"Kanaris—is it Kanaris?" she cried. "I am here and safe."

Kanaris ran up, breathless and bloody, and more enthusiastic than his wont.

"It is all over," he panted; "we have driven them out of the village, and the rest from Nauplia are seeing to those who have escaped. Surely you bear the good luck with you, Capsina."

"That is as God wills!" Then lowering her voice: "I am attending to a woman in here, a Greek. Take command of the men, Kanaris, and leave me here. We stop here till morning, and let a good watch be kept. Ay, man, I have killed three Turks, one with the knife and two with the pistol."

Then she went back into the hut again and sat down by Suleima.

"Your name is Suleima, then," she said, in a cold and steady voice, "and your husband's name Mitsos Codones?"

"Surely," said Suleima. "Oh littlest, hush you, and sleep."

"Give me the child," said the Capsina, suddenly, with a cruel choking in her throat; "let me hold it. Children are good with me."

She almost snatched the baby out of Suleima's arms, and in the darkness Suleima, wondering and silent, heard her kissing it again and again, and heard that her breath sobbed as she drew it.

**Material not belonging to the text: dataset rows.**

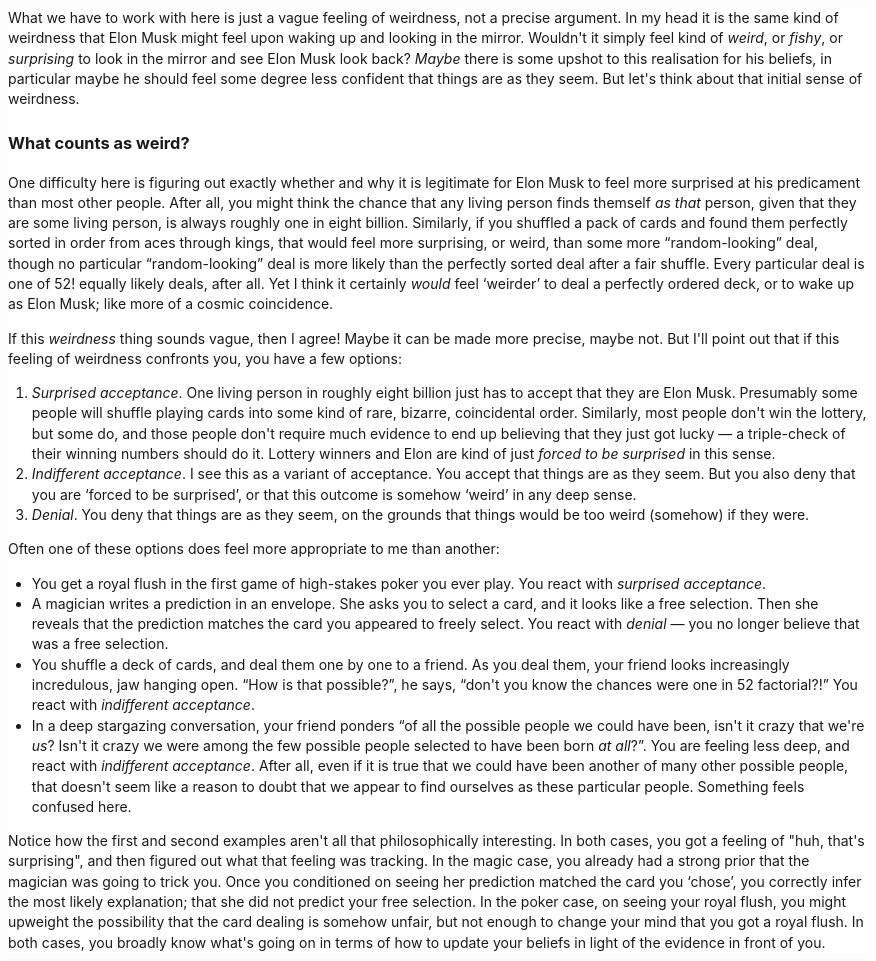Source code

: What we have to work with here is just a vague feeling of weirdness, not a precise argument. In my head it is the same kind of weirdness that Elon Musk might feel upon waking up and looking in the mirror. Wouldn't it simply feel kind of _weird_, or _fishy_, or _surprising_ to look in the mirror and see Elon Musk look back? _Maybe_ there is some upshot to this realisation for his beliefs, in particular maybe he should feel some degree less confident that things are as they seem. But let's think about that initial sense of weirdness.

### What counts as weird?

One difficulty here is figuring out exactly whether and why it is legitimate for Elon Musk to feel more surprised at his predicament than most other people. After all, you might think the chance that any living person finds themself _as that_ person, given that they are some living person, is always roughly one in eight billion. Similarly, if you shuffled a pack of cards and found them perfectly sorted in order from aces through kings, that would feel more surprising, or weird, than some more “random-looking” deal, though no particular “random-looking” deal is more likely than the perfectly sorted deal after a fair shuffle. Every particular deal is one of $52!$ equally likely deals, after all. Yet I think it certainly _would_ feel ‘weirder’ to deal a perfectly ordered deck, or to wake up as Elon Musk; like more of a cosmic coincidence.

If this _weirdness_ thing sounds vague, then I agree! Maybe it can be made more precise, maybe not. But I'll point out that if this feeling of weirdness confronts you, you have a few options:

1. _Surprised acceptance_. One living person in roughly eight billion just has to accept that they are Elon Musk. Presumably some people will shuffle playing cards into some kind of rare, bizarre, coincidental order. Similarly, most people don't win the lottery, but some do, and those people don't require much evidence to end up believing that they just got lucky — a triple-check of their winning numbers should do it. Lottery winners and Elon are kind of just _forced to be surprised_ in this sense.
2. _Indifferent acceptance_. I see this as a variant of acceptance. You accept that things are as they seem. But you also deny that you are ‘forced to be surprised’, or that this outcome is somehow ‘weird’ in any deep sense.
3. _Denial_. You deny that things are as they seem, on the grounds that things would be too weird (somehow) if they were.

Often one of these options does feel more appropriate to me than another:

- You get a royal flush in the first game of high-stakes poker you ever play. You react with _surprised acceptance_.
- A magician writes a prediction in an envelope. She asks you to select a card, and it looks like a free selection. Then she reveals that the prediction matches the card you appeared to freely select. You react with _denial_ — you no longer believe that was a free selection.
- You shuffle a deck of cards, and deal them one by one to a friend. As you deal them, your friend looks increasingly incredulous, jaw hanging open. “How is that possible?”, he says, “don't you know the chances were one in 52 factorial?!” You react with _indifferent acceptance_.
- In a deep stargazing conversation, your friend ponders “of all the possible people we could have been, isn't it crazy that we're _us_? Isn't it crazy we were among the few possible people selected to have been born _at all_?”. You are feeling less deep, and react with _indifferent acceptance_. After all, even if it is true that we could have been another of many other possible people, that doesn't seem like a reason to doubt that we appear to find ourselves as these particular people. Something feels confused here.

Notice how the first and second examples aren't all that philosophically interesting. In both cases, you got a feeling of "huh, that's surprising", and then figured out what that feeling was tracking. In the magic case, you already had a strong prior that the magician was going to trick you. Once you conditioned on seeing her prediction matched the card you ‘chose’, you correctly infer the most likely explanation; that she did not predict your free selection. In the poker case, on seeing your royal flush, you might upweight the possibility that the card dealing is somehow unfair, but not enough to change your mind that you got a royal flush. In both cases, you broadly know what's going on in terms of how to update your beliefs in light of the evidence in front of you.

In truth the stress and tempest of the impossible battling with the heart's desire had burst on the girl. At one moment she wondered that her hand did not take up the loaded pistol that lay beside her and kill Suleima as she sat there, and at another that she loved the woman who was loved of Mitsos, and could have found it in her heart to kiss her and cling to her as she had clung to the baby. So this was she whom so strange a pathway had led to her, this Suleima, whom she had seen so often in the visions painted by her imagination. She had pictured herself a hundred times meeting Suleima, killing her, and passing on with the road clear to Mitsos at the end of it. She had pictured Suleima coming to her for safety from the Turks, she had heard herself say: "You come to me for safety?" and laughing in her face at the thought and turning her back to where some hell of death received her. She had seen Suleima a dull hen-wife, fond of Mitsos, no doubt, and clever at the making of jam. What she had not seen was a woman, motherly like this, yet not afraid, a pistol in one hand, the little one on the other arm. Here they were, sitting together in the deserted hut, they two and the baby and the dead Turk, who sprawled on the floor, and yet she fulfilled none of these visions. The knowledge that Suleima had heard her name called by Kanaris, the suspicion that she had betrayed herself, troubled her not at all; the child was Mitsos's, and she devoured it with kisses.